[Stored records]
::::

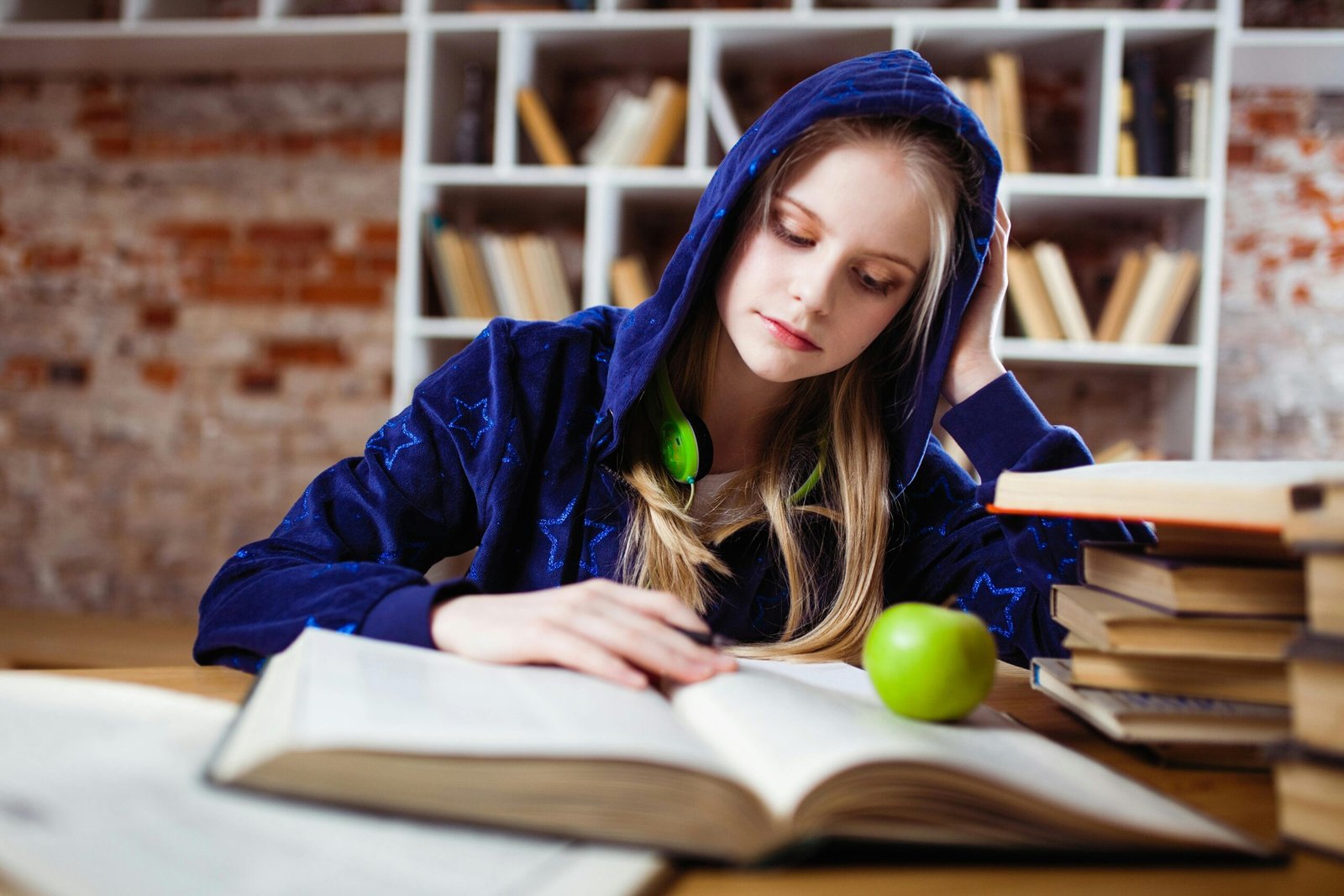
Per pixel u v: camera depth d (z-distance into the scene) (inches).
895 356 45.3
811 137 35.9
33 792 16.4
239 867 14.4
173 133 130.0
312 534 37.3
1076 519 39.6
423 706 18.9
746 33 108.0
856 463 44.0
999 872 17.0
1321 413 115.6
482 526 41.7
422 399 42.6
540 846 16.1
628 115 109.6
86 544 130.3
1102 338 102.8
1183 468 26.5
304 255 128.3
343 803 16.6
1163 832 17.5
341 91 128.1
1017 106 102.3
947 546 46.7
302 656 22.0
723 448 46.4
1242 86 115.3
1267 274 116.2
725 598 42.4
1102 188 100.2
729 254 40.5
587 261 105.8
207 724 20.6
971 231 40.5
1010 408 42.4
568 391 43.9
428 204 111.3
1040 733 27.8
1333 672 18.2
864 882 16.4
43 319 131.1
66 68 128.3
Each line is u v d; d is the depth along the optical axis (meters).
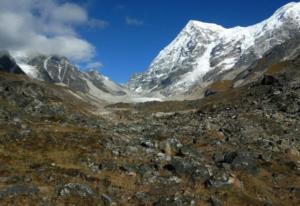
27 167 39.09
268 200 42.94
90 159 44.78
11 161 40.09
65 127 60.56
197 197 37.91
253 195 42.94
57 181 36.41
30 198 31.97
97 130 61.81
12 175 36.00
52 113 72.75
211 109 113.06
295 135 74.12
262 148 62.97
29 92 80.81
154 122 90.56
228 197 39.84
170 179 42.03
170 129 72.69
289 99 96.81
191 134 67.81
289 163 56.50
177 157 48.94
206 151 55.84
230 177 43.06
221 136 68.19
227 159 50.81
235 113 90.25
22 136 48.88
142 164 44.91
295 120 82.62
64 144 48.56
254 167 49.88
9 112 64.44
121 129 68.62
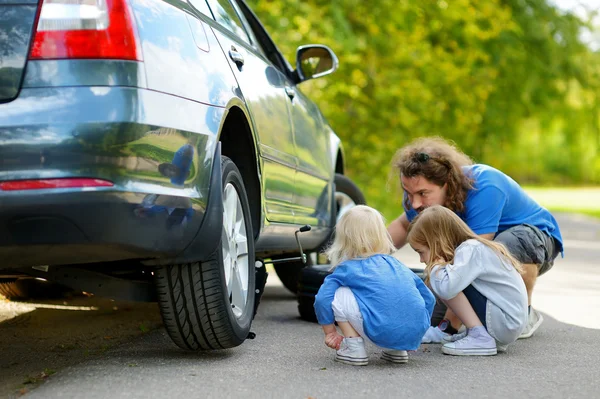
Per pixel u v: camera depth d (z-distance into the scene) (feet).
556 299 45.88
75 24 19.86
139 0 21.52
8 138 18.84
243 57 28.86
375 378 23.34
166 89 21.18
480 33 109.91
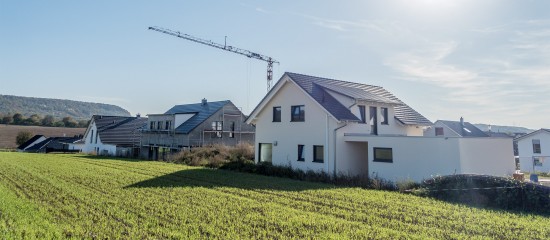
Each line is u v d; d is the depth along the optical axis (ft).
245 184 49.88
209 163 81.05
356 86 85.71
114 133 162.61
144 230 24.43
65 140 198.90
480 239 23.26
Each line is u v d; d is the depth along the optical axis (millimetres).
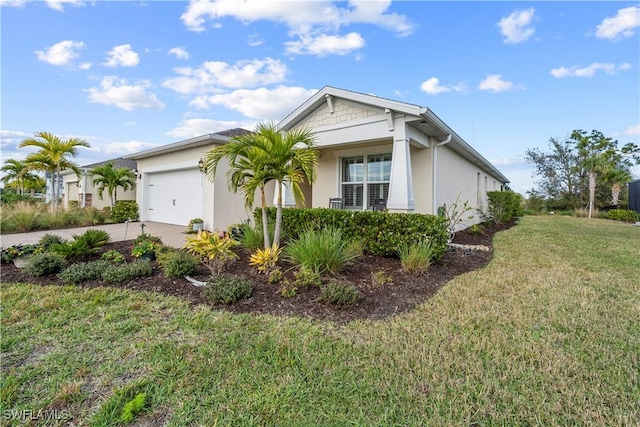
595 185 23938
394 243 6051
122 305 3990
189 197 11641
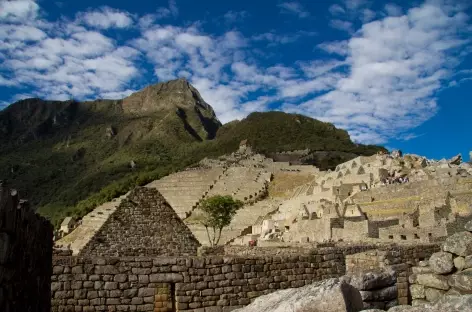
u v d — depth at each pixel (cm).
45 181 19312
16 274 798
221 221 6888
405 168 7281
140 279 1416
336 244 2972
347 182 7512
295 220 6512
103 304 1370
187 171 14488
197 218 9612
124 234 2547
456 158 7281
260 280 1554
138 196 2653
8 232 727
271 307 895
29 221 914
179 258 1471
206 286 1473
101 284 1380
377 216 4922
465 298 822
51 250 1318
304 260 1672
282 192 11538
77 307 1345
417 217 4247
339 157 17612
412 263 1862
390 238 3769
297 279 1634
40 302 1100
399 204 5119
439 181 5122
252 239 6366
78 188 16200
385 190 5784
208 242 7581
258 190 11725
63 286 1349
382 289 1170
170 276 1445
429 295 1296
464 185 4828
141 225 2600
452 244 1256
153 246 2577
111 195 11081
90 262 1389
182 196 11800
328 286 844
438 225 3522
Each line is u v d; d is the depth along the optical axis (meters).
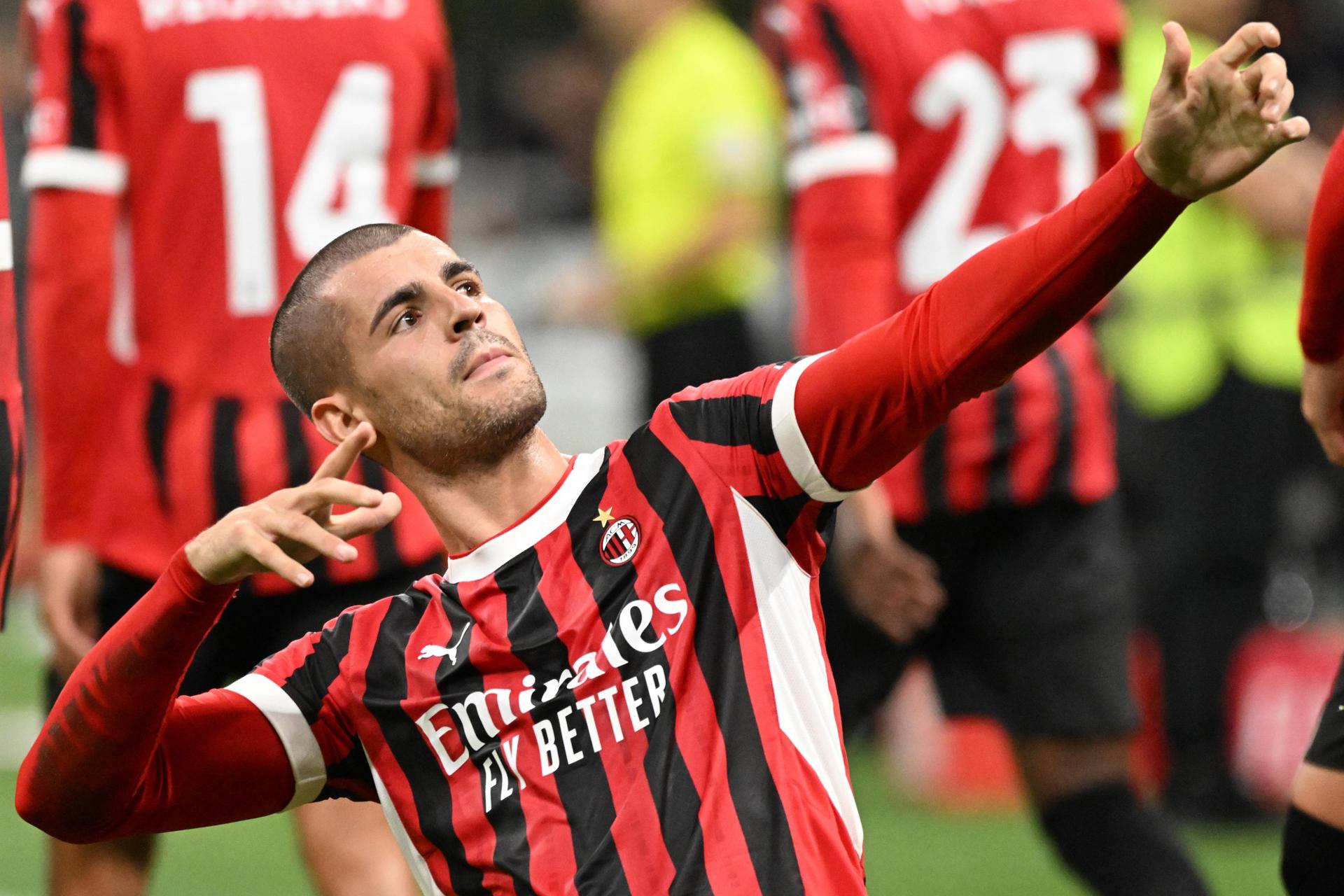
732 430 8.91
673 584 8.76
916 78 13.79
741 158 22.16
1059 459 13.87
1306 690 21.12
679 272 22.22
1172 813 21.83
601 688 8.68
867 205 13.34
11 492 10.36
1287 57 26.45
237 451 12.57
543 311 29.61
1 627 10.53
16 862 19.98
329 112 12.78
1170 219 8.00
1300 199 20.77
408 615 9.25
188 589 8.48
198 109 12.61
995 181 14.04
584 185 38.66
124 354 12.84
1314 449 22.44
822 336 13.41
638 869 8.39
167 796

::::

§ TASK DETAILS: Would you count the lines in the entries that hold "pixel" and reply with only the count?

§ ANSWER SPACE: 3